A JUDGE has ordered for the exhumation of a German expat more than 50 years after his death in a bid to solve an inheritance case.
It comes after a 50-year-old woman from Cadiz claimed she is his granddaughter and therefore in line to receive a €2 million inheritance.
A paternity test will now be carried out to prove she is a descendant and eligible to receive some of the fortune he left behind.
The claimant’s grandmother, Pilar, from the humble fishing village of Barbate, had an affair with the German man while he was living in Cadiz with his family between 1912 and 1914.
Out of that affair came four children, one of them Lucia, the mother of the current claimant.
“Pilar was a young woman from Barbate, she worked in Cadiz in the house of the German family and lived in it.

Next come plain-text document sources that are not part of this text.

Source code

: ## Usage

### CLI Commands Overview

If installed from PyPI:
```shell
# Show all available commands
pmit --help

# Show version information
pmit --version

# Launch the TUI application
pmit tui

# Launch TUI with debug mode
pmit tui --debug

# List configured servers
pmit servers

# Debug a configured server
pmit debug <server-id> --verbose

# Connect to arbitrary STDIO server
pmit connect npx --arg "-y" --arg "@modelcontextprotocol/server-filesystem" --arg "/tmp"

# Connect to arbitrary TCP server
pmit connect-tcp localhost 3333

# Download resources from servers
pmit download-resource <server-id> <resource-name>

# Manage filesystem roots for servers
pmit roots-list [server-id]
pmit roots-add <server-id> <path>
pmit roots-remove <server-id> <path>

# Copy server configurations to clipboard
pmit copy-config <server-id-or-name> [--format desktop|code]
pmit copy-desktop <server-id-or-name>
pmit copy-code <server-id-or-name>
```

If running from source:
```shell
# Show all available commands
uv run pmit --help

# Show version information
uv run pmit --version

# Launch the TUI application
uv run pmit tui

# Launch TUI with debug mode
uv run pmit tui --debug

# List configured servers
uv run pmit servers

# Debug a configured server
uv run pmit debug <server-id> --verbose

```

In this house lived the biological grandfather of the claimant, who was married, and he lived between Germany and Cadiz,” explained the lawyer on the case Fernando Osuna.

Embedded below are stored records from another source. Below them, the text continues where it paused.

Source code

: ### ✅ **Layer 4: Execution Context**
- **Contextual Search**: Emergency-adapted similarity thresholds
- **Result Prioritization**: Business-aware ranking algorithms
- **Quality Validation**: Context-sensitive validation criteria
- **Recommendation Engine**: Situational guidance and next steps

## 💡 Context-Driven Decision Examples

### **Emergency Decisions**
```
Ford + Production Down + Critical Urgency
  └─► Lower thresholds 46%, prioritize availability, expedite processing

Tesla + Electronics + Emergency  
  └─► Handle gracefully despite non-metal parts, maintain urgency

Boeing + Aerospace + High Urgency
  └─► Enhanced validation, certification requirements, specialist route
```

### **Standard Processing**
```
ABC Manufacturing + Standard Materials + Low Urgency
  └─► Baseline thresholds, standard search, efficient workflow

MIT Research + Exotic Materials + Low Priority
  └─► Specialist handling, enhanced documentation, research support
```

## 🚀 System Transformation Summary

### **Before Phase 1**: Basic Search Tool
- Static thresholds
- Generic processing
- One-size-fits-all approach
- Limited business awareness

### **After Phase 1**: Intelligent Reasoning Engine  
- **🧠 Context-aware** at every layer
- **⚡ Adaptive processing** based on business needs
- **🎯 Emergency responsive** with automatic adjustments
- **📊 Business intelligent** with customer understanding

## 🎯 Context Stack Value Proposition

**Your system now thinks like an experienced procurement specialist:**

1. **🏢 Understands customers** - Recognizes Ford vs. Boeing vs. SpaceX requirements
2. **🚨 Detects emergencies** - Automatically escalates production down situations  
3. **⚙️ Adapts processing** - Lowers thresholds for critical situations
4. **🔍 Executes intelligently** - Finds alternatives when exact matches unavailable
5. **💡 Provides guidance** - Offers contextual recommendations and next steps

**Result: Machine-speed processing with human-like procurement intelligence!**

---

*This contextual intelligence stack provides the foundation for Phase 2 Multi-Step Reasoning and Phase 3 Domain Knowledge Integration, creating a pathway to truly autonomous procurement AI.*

“The entire German family and their friends were aware of this relationship, since they did not hide it and went through life as a couple in society.
“When the children were growing up, the biological grandfather made the decision to go to Germany, specifically to Hamburg, to initially take his youngest son.
“This happened in 1953. Since that year the family of the grandfather residing in Germany disapproved and refused to recognise his daughter born out of an extramarital affair, that is, the mother of the current plaintiff from Cadiz.”
From that moment on the man stayed in Germany but would return to Cadiz three of four times per year to spend some weeks with his Spanish family.
“By 1961 and for health reasons, he could no longer return to Cadiz, communicating with his daughter Lucia by letter,” explained Osuna.
In the summer of 1964, the grandfather wanted to recognise both his daughter and his granddaughter, by changing their surnames and making them German subjects, however he died before completing the task.
The exhumation of the body will take place ‘soon’, the court said.